SSRS

Microsoft SQL Server Reporting Services (SSRS) is the highest layer of the Microsoft business intelligence environment. This layer is responsible for creating reports from the data it extracts directly from the data mart as well as from the analytics center of your data warehouse.

IBM Automatic Data Lineage can process SSRS reports — creating the most precise end-to-end data lineage the Microsoft SQL Server family can get.

Automatic Data Lineage currently scans:

Reports
Datasets
Data sources

Check out the guides below for more details on setting up this scanner.

Extraction and Analysis Phase Scenarios

Extraction Phase

For the extraction phase for SQL Server Reporting Services, there are two scenarios.

SSRS extractor scenario — connects to each configured SSRS server and extracts the configured projects
SSRS ingestion scenario - pulls inputs from git Manta Flow Agent Configuration for Extraction:Git Source or a remote agent filesystem location Manta Flow Agent Configuration for Extraction:Agent Source

Analysis Phase

For the analysis phase for SSRS server, there is only one scenario.

SSRS server dataflow scenario — harvests metadata and lineage from the extracted SSRS projects and and saves it in your Automatic Data Lineage metadata repository

Visualization

Reports can use two types of datasets — embedded and shared.

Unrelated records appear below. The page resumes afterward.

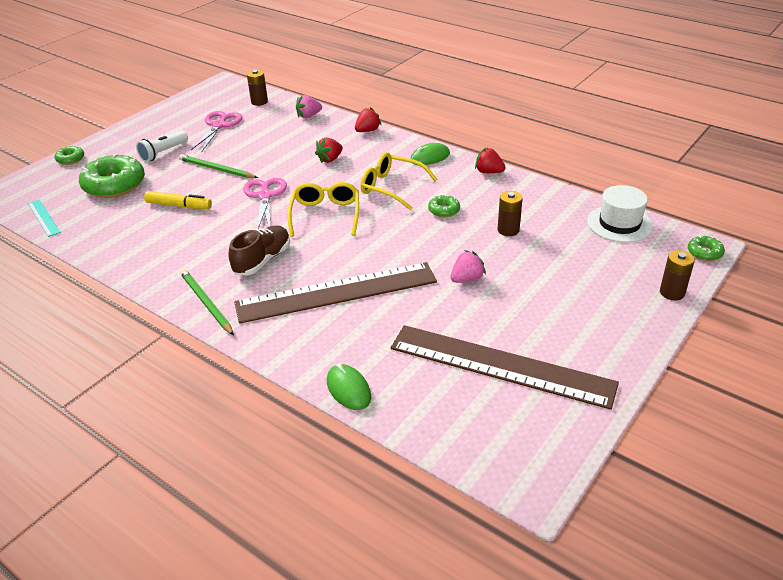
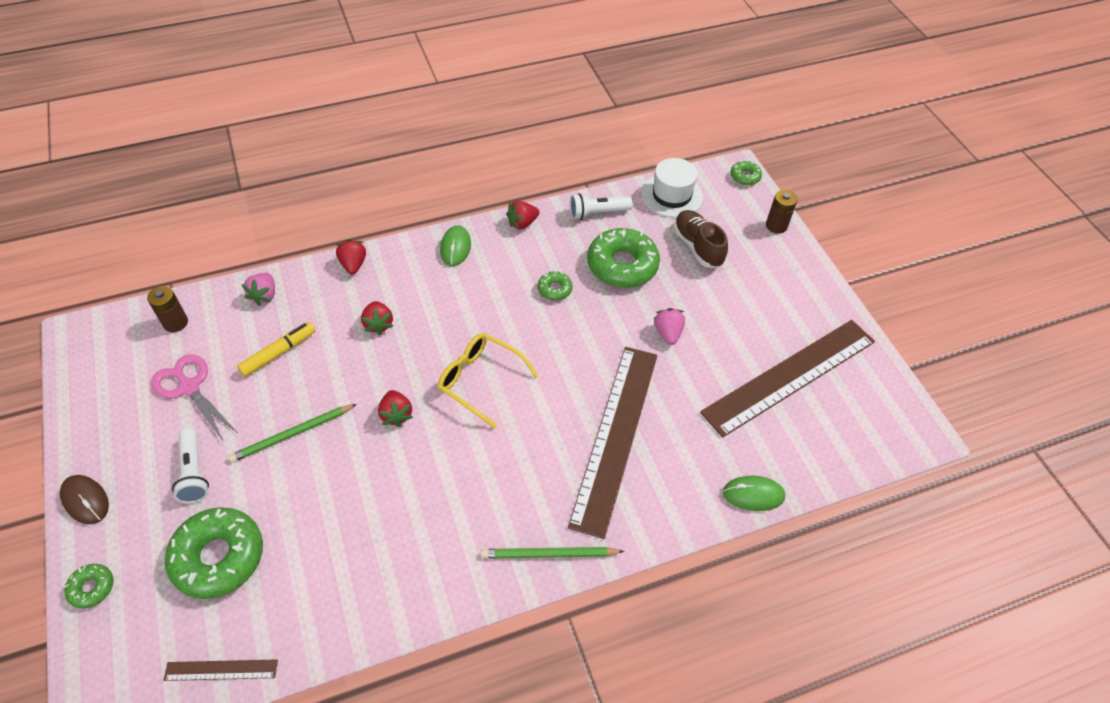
camera: 60 degrees left, 15 degrees up
(43, 218) = (221, 670): turquoise ruler -> brown ruler
(121, 133) = (85, 500): none -> brown mouse
(179, 205) = (337, 505): yellow marker -> yellow marker (278, 353)
(262, 260) = (515, 472): brown shoe -> brown shoe (697, 247)
(265, 196) = (396, 415): pink scissors -> red strawberry
(391, 187) = (480, 304): yellow glasses -> none
(508, 230) = (622, 265): brown battery -> green donut
(546, 198) = (597, 213): none -> white flashlight

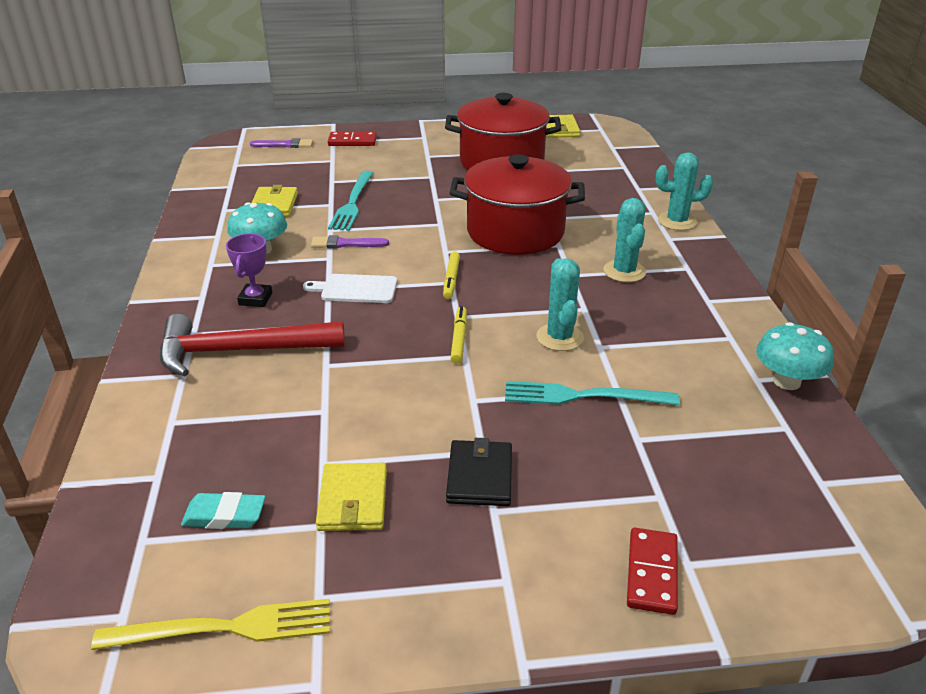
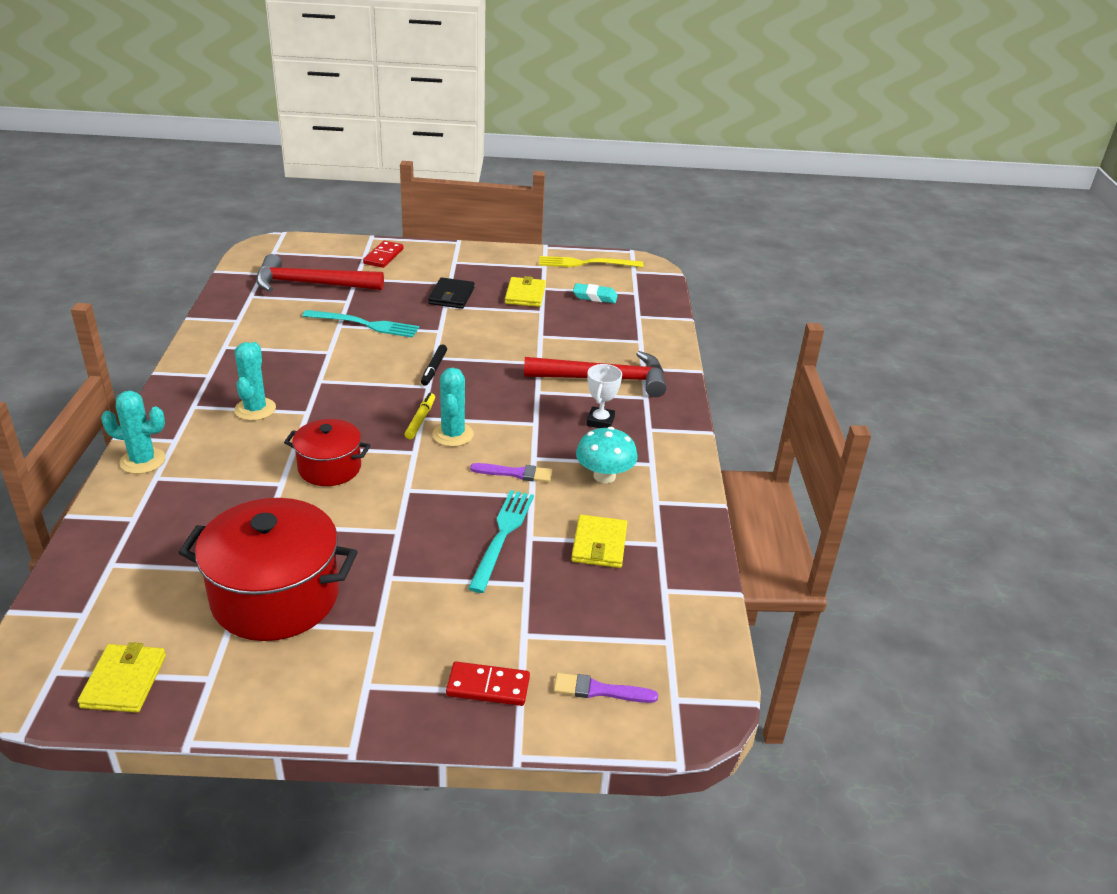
camera: 175 degrees left, 0 degrees up
(255, 299) = (600, 421): purple trophy -> white trophy
(356, 289) = (510, 420): white cutting board -> none
(459, 339) = (434, 369): yellow marker -> black marker
(515, 232) = (329, 468): red pot -> red pot, size x0.58
(559, 337) = (355, 361): turquoise cactus -> turquoise cactus (453, 435)
(722, 469) = (311, 284): none -> red hammer
(786, 381) = (219, 317): turquoise mushroom -> none

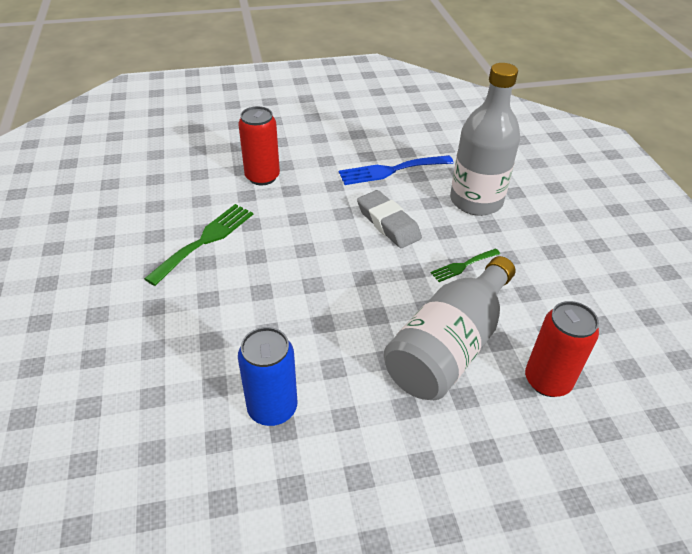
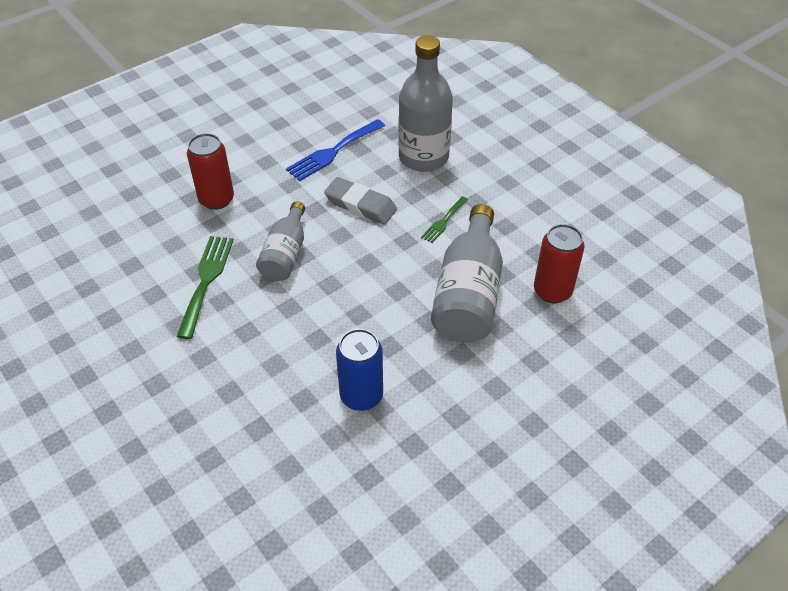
camera: 25 degrees left, 5 degrees up
(290, 242) = (285, 254): none -> grey bottle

Their visualization and filtering are different.

Embedded Dataset

An embedded dataset is fully defined in the report definition; it only needs a data source definition, which again can be both shared and embedded. This dataset type is visualized as a single dataset object placed inside the report that it is embedded in. Its input is directly connected to the source database.

If both a dataset and a data source are embedded in a report, then no other definitions are required for the report analysis; it is enough to extract just the single report definition. If a shared data source is used, then its definition needs to be extracted too; otherwise, the analysis does not know which database is used as a data source and the lineage cannot be complete.

Shared Dataset

Shared datasets retrieve data from shared data sources that connect to external data sources. Shared datasets only use shared data sources, not embedded data sources. Like shared data sources, shared datasets are managed independently from the reports that they are used in. That means they both need to be included to extract all the reports that they are used in. When a shared dataset is used in a report, an instance of a shared dataset is added to the report. This is visualized as two duplicate datasets. One represents the shared dataset, and its input is the source database. The other one is placed in the report, and its input is the shared data source, which represents the dataset instance in the report.